Originally the client/server packages came from rpmfusion. But the maintainer could not work on them any longer. The openafs-dkms and openafs-kmod packages came from the elrepo.org maintaner who also worked at NC State University at the time.

Instructions

CentOS 8:

as root install various packages and groups before you start

dnf install epel-release
dnf groupinstall "Development Tools"
dnf groupinstall "RPM Development Tools"
dnf groupinstall "Fedora Packager"

Fedora:

dnf install @development-tools
dnf install @rpm-development-tools
dnf -y install fedora-packager rpm-sign createrepo_c

CentOS 7/6:

WARNING

You will not be able to build for el8/fedora on el7 or el6 due to lack of "dnf" command on these distros.

yum install epel-release
yum groupinstall "Development Tools"
yum groupinstall "Fedora Packager"

All distros:

make sure you run

usermod -a -G mock YOURACCOUNTNAME

once before you start.

cd into the directory name of the rpm package name you wish to build for.

For this repository the choices are: openafs or openafs-dkms

Next type

make

to build for all distros (EL6 EL7 EL8 and various fedora)

WARNING

"make" or "make all" may take a long time due to the large number of distros supported combined with the complexity of the openafs compile process.

type

make %dist

to build for a specific distro.
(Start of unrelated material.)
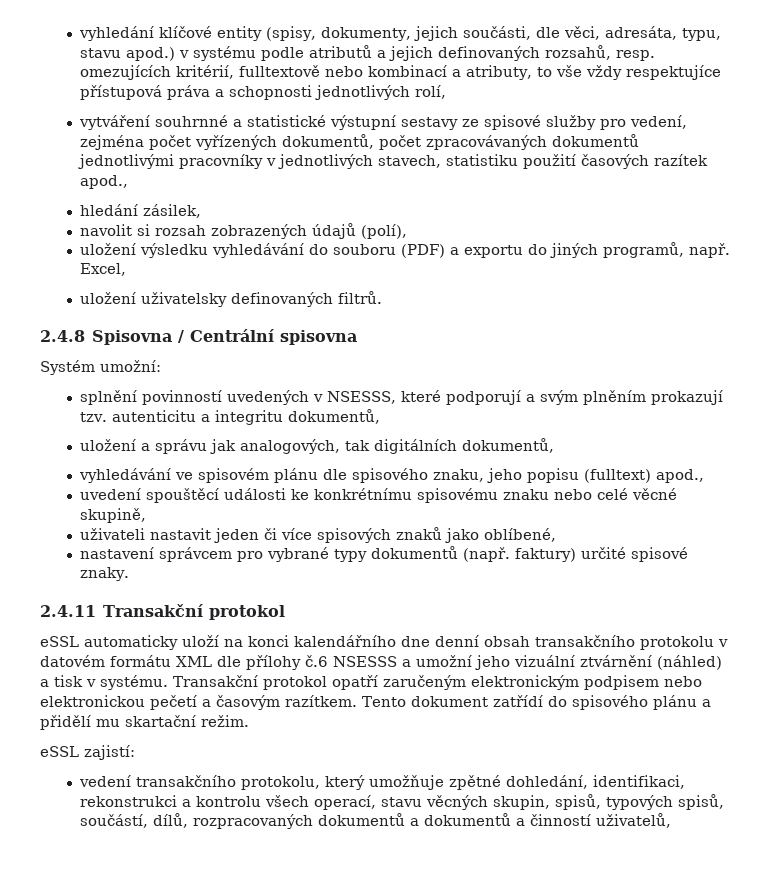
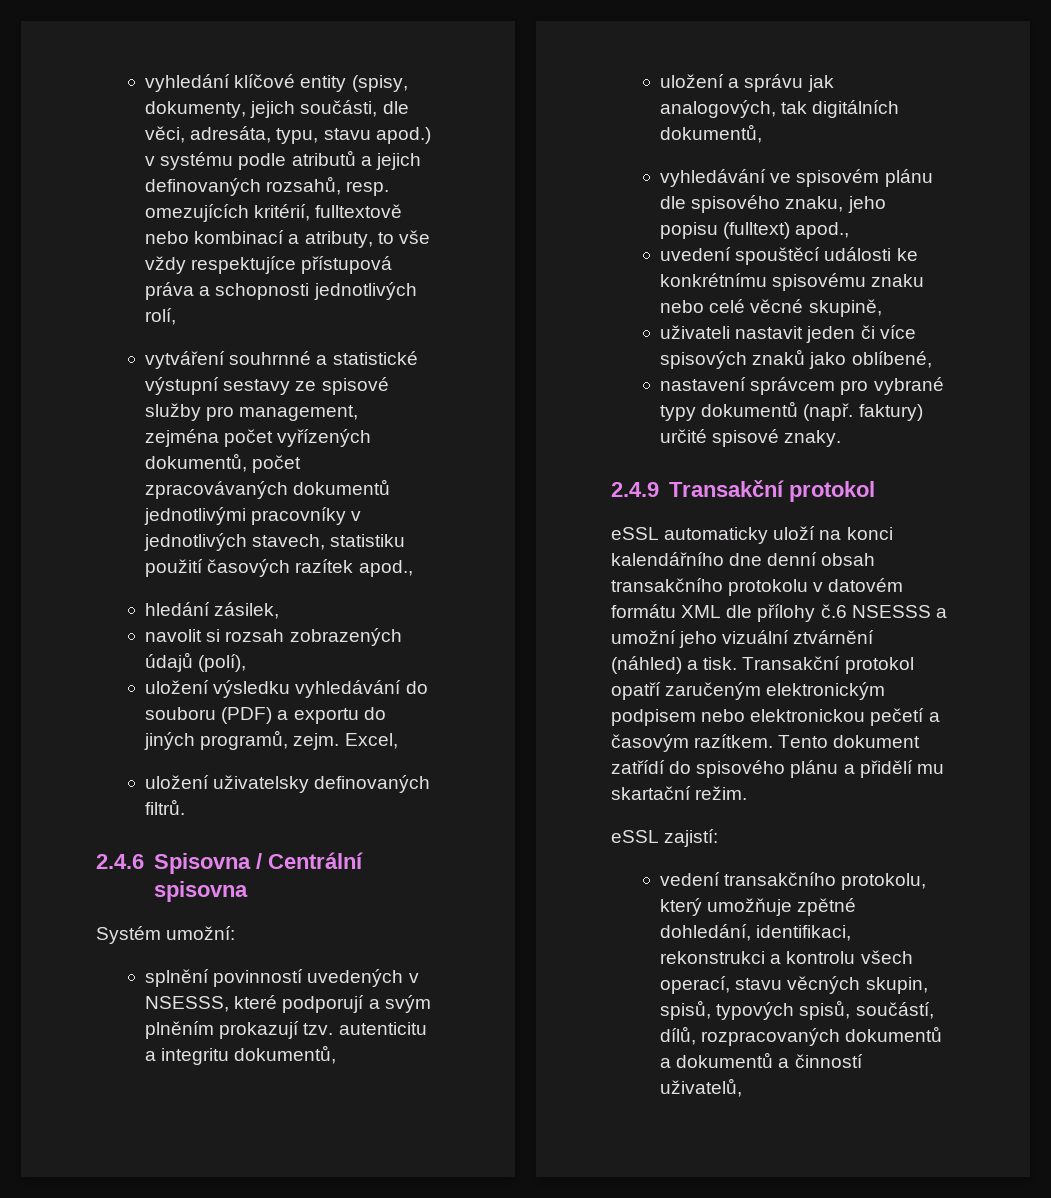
[630,115,688,129] vedení, -> [239,405,359,421] management,
[689,243,731,258] např. -> [293,733,340,750] zejm.
[40,330,85,342] 2.4.8 -> [96,854,144,869] 2.4.6
[40,605,96,617] 2.4.11 -> [611,482,659,497] 2.4.9
[54,675,168,690] tisk v systému. -> [703,657,738,670] tisk.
Like:

make el8

for centos 8 / RHEL 8 for example.

make el6 el7 el8

would build binary and source rpms for CentOS 6/7/8 RHEL 6/7/8 in one command.

In the fedora distro, the %dist is called fcXX. Like Fedora 34 would have a %dist of fc34. "fc" once stood for "fedora core" and I think they just never changed it.

Binary / source rpms and logs will be found in the "dist" subdirectory.

The openafs-kmod package has been removed since it was not used and was technically obsolete with fedora going in a different direction with pre packaged kernel modules such as akmods. We just chose to use dkms since it was working well on other distros like ubuntu and arch linux. Also the dkms based package already existed in a primitive form. (Mandriva package)

The Makefile needs to updated every time a new RHEL / CentOS is released or is dropped from support. The Makefile must also be edited whenever a new fedora release branches off of "rawhide." This usually happens a couple of months before a new fedora release. At most you will have 4 fedoras going at one time right after a new release before the oldest version of fedora is retired. We use numbers in the Makefile now that mock provides a symlink to "fedora-rawhide" within the mock package.

There are some other targets in the makefile that are not included in target "all"

fcXXaarch64
el8aarch64

These need to be built on a aarch64 architecture machine! Either a real ARM server or within qemu emulator on x86_64. I have been using qemu since I do not have access to real ARM hardware that is powerful enough to build openafs. an example of arm complile:

make el8aarch64

We only support openafs i686 builds for CentOS 6. If you have trouble building the openafs kernel module (libafs) on fedora or RHEL after a new kernel drops, check the arch linux openafs source packages in the AUR for useful patches to add to keep everything building all the time. Checking "rawhide" builds can catch this early.